Moreover, the police was authorized to expel from the villages all those Jews who did not possess their own houses upon their own land, on the ground that these Jews, in renting new quarters, would have to make a new lease with their owners, and such a lease was forbidden by the May laws. [1] These malicious misinterpretations of the law affected some ten thousand Jews in the villages of Chernigov and Poltava. These Jews lived habitually in rented houses or in houses which were their property but were built upon ground belonging to peasants, and they were consequently liable to expulsion. The cry of these unfortunates, who were threatened with eviction in the dead of the winter, was heard not in near-by Kiev but in far-off St.

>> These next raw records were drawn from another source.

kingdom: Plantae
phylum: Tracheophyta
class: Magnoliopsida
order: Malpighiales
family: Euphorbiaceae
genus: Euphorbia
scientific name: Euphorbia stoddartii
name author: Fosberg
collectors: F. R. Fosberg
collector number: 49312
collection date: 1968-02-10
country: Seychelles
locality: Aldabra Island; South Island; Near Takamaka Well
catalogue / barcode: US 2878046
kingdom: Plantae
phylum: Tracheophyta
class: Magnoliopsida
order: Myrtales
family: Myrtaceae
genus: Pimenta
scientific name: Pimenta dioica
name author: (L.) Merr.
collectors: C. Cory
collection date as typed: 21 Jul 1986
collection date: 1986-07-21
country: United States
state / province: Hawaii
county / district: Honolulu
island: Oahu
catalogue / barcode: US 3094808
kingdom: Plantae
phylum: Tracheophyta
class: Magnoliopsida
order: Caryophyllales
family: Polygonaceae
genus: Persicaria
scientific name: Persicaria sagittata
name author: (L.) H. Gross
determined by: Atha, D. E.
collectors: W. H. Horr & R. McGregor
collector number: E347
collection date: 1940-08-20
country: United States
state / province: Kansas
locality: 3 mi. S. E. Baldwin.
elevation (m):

Petersburg. By a senatorial ukase, published in January, 1884, a check was put on these administrative highway methods. The expulsion was stopped, though a considerable number of Jewish families had in the meantime been evicted and ruined.

[Footnote 1: See p. 312.]

At the same time other restrictions which were in like manner deduced from the "Temporary Rules" were allowed to remain in full force. One of these was the prohibition of removing from one village to another, even though they were contiguous, so that the rural Jews were practically placed in the position of serfs, being affixed to their places of residence. This cruel practice was sanctioned by the law of December 29, 1887. As a contemporary writer puts it, the law implied that when a village in which a Jew lived was burned down, or when a factory in which he worked was closed, he was compelled to remove into one of the towns or townlets, since he was not allowed to search for a shelter and a livelihood in any other rural locality. In accordance with the same law, a Jew had no right to offer shelter to his widowed mother or to his infirm parents who lived in another village. Furthermore, a Jew was barred from taking over a commercial or industrial establishment bequeathed to him by his father, if the latter had lived in another village. He was not even allowed to take charge of a house bequeathed to him by his parents, if they had resided in another village, though situated within the confines of the Pale.

While this network of disabilities was ruining the Jews, it yielded a plentiful harvest for the police, from the highest to the lowest officials. "Graft," the Russian _habeas Corpus_ Act, shielded the persecuted Jew against the caprice and Violence of the authorities in the application of the restrictive laws, and Russian officialdom held on tightly to Jewish rightlessness as their own special benefice. Hatred of the Jews has at all times gone hand in hand with love of Jewish money.